Windows password cracking

Http://www.hackest.cn/post/102/1/1/

Introduction

I have been wondering, in what way can I control the permissions that have been obtained for a long time? Webshell, Trojan, or even rootkit? The webshell trace is too obvious. Even a webshell with one sentence is easily cleared by the Administrator. Trojan horses are easy to be detected by experienced administrators. After all, there are still few Trojans that can be used in silent and colorless scenarios. In the early stage, we had to build a process by ourselves, and the process was over after the process was completed. Later we had a trojan injection process, and later we had a trojan started with a service, some of them are started by replacing some irrelevant system services ...... However, the above method is too concealed. No matter how perfect your backdoor is, no matter how easy your Trojan program is to be killed, you still cannot leave no trace.

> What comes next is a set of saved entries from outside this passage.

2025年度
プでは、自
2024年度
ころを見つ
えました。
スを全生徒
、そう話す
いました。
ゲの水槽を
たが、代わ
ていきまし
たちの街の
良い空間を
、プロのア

Is there no way? Also, a famous saying from a predecessor (withered rose) woke up n nookies (such as my stream): I generally do not like to leave Trojans or backdoors on the server, I prefer to use the Administrator's access method to manage the server ). What is the administrator's access method? In other words, the administrator can access the server. If the terminal is 3389, We will access the terminal. Of course, the premise is to find a way to get the password of his administrator user; if the terminal is pcAnywhere, we can find a way to get his pcAnywhere password to enter. If he is Radmin into the server, we also need to find a way to get his Ramin password to enter. In this way, the concealment is greatly improved, and it is not so easy for bots to run away. If the password is the domain administrator password, if the password can be used to manage machines in the entire data center, if the password can be used to kill the Intranet, if this password can still be used to log on to his QQ! To be exaggerated, even if he reinstalls the system, he still uses the password. Then your zombie will be revived ...... It's terrible )! Go straight to the theme-Windows password cracking strategy. This article refers to system password cracking without physical access. If hackers are physically exposed to computers, there will be no system at all, and the operation will be simpler and faster.